A Federal High Court in Abuja has nullified key portions of the Independent National Electoral Commission's (INEC) revised timetable for the 2027 general election, ruling that the electoral body acted outside its statutory powers when it set its own deadlines for party primaries and candidate nominations.
Justice Mohammed Umar, who delivered the judgment, held that INEC's authority under the Electoral Act 2026 is limited to receiving notices of primaries and monitoring the process, and does not extend to prescribing when those primaries must take place.
"The powers of the defendant to receive notice of party primaries and the personal particulars of candidates, and its duty to attend, observe and monitor such primaries, do not extend to fixing or prescribing the timetable within which political parties may conduct their primary elections," Justice M. G. Umar ruled.

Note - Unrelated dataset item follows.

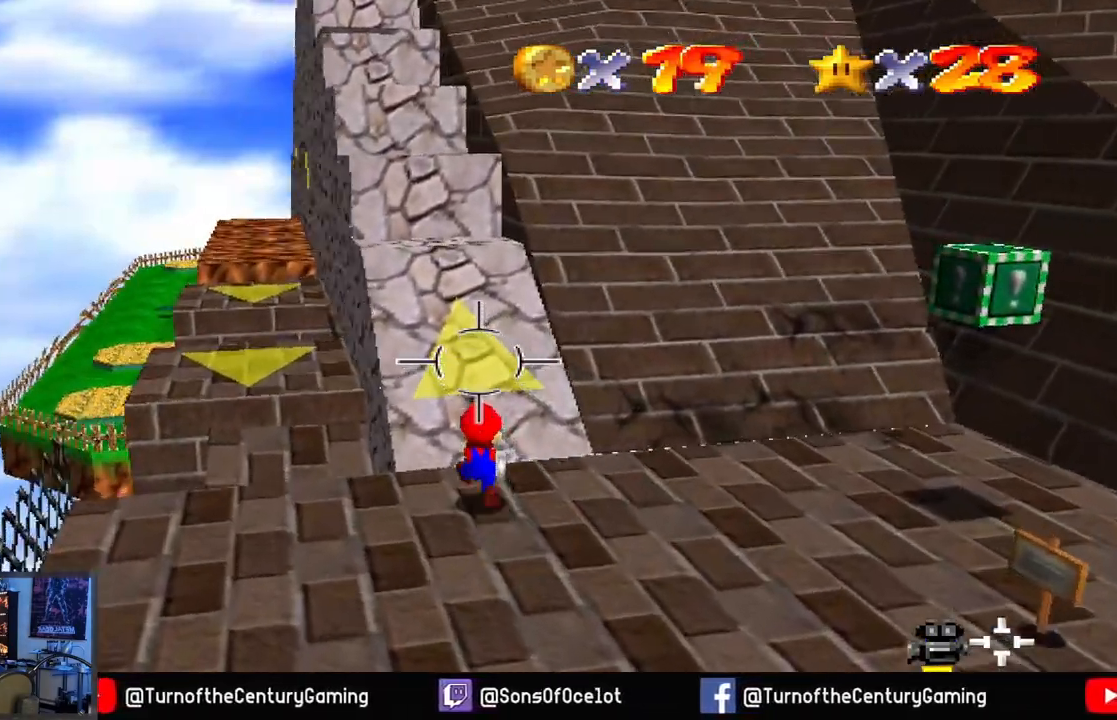
{"buttons": [], "left_stick": "up-left", "right_stick": "center", "events": []}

Under INEC's revised timetable, all political parties were required to submit their membership registers by May 10, complete their primaries, and file withdrawals and candidate replacements before the end of this month.
The court set aside all of those deadlines.
The judgment, delivered in suit FHC/ABJ/CS/517/2016, arose from a challenge filed in March by the Youth Party, which argued that INEC had effectively overridden timelines already guaranteed by statute.
The court agreed, ruling that Section 29(1) of the Electoral Act gives parties up to 120 days before an election to submit candidates' particulars, a window INEC cannot lawfully compress.
Similarly, the court held that parties retain the right to withdraw and substitute candidates up to 90 days before polling, and that INEC cannot impose an earlier cut-off.
The ruling also restrained INEC from publishing a final list of candidates before the 60-day minimum period required by law and clarified that membership register deadlines do not apply to primaries conducted to replace withdrawn candidates.